# Constituent Data Pipeline

This app aggregates constituent data to produce one file containing data about each constituent and another containing the number of new acquisitions per calendar day.

## Instructions:
- Ensure that your working directory contains the files "cons.csv", "cons_email.csv", and "cons_email_chapter_subscription.csv"
- If you wish to apply filters to the data, change the appropriate setting in the Settings cell.
- Run the Settings cell.
- Run the Pipeline cell.
- After execution, look for the files "people.csv" and "acquisition_facts.csv" in your working directory.

## Settings
- **Note on "source_col" setting:**   
There are two fields in the constituents table which might qualify for the "code" column: "source" and "subsource", necessitating this setting.   
The default setting ("both") means that in cases where both source and subsource are available, the "code" column will contain source and subsource, separated by a hyphen(-).
Replacing "both" with "source" or "subsource" will pull data only from that column, ignoring the other.  

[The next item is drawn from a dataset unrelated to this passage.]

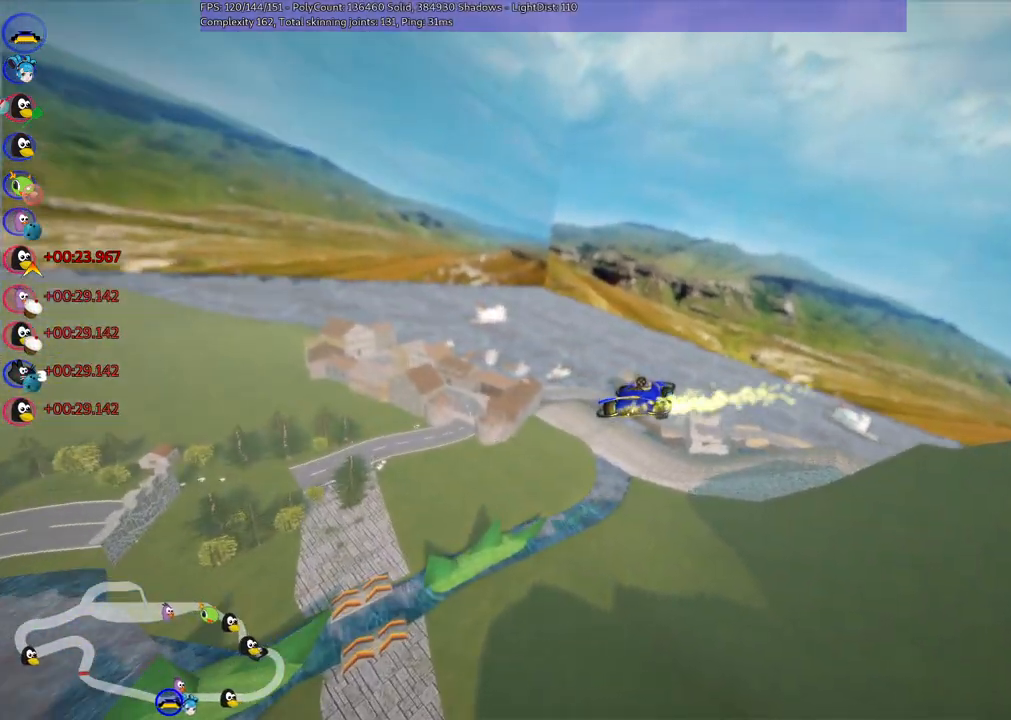
{"keys": [], "events": [[183, "m", "up"], [183, "up", "up"], [267, "right", "up"]]}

- The other settings are filters--refer to the comments above each setting to learn more.

In [246]:
# SOURCE_COL
# Column from which to pull source code information. Options are "source", "subsource", or "both"
source_col = "both"

# FILTER UNVALIDATED CONSTITUENTS
# If True, only include people who are validated
filter_unvalidated = False

# FILTER BANNED CONSTITUENTS
# If True, only include people who are not banned
filter_banned = False

# FILTER CONSTITUENT STATUS
# If True, only include people whose status is 1 (do not include people with status == 0)
filter_cons_status = False

# FILTER CONSTITUENTS WITH NO EMAIL
# If True, only include people who are connected with an email
filter_no_email = False

# FILTER EMAIL STATUS
# If True, only include people whose primary email address has a status of 1 (as opposed to 0)
filter_email_status = False

## Pipeline
- Please do not make any changes to this cell.
- Please allow a few minutes for execution.  
- After execution, "people.csv" and "acquisition_facts.csv" should appear in your working directory
- Note: This might produce a "FutureWarning: elementwise comparison failed";  
This is because of a numpy bug, and should not affect the end result: click [here](https://stackoverflow.com/questions/40659212/futurewarning-elementwise-comparison-failed-returning-scalar-but-in-the-futur) to learn more.

In [247]:
import pandas as pd
import numpy as np


def get_source_code(row: pd.Series):
    sources = []
    
    if pd.notnull(row.loc['source']) and source_col in ['both', 'source']:
        sources.append(row.loc['source'])
    
    if pd.notnull(row.loc['subsource']) and source_col in ['both', 'subsource']:
        sources.append(row.loc['subsource'])
        
    if sources:
        return '-'.join(sources)
    else:
        return np.nan


# Extract Constituents
constituents = pd.read_csv('cons.csv', index_col = 'cons_id', usecols=['cons_id', 'source', 'subsource', 'is_validated',
                                                                       'is_banned', 'create_dt', 'modified_dt', 'status'])
# Filter out unvalidated constituents
if filter_unvalidated:
    constituents = constituents[constituents.is_validated == 1]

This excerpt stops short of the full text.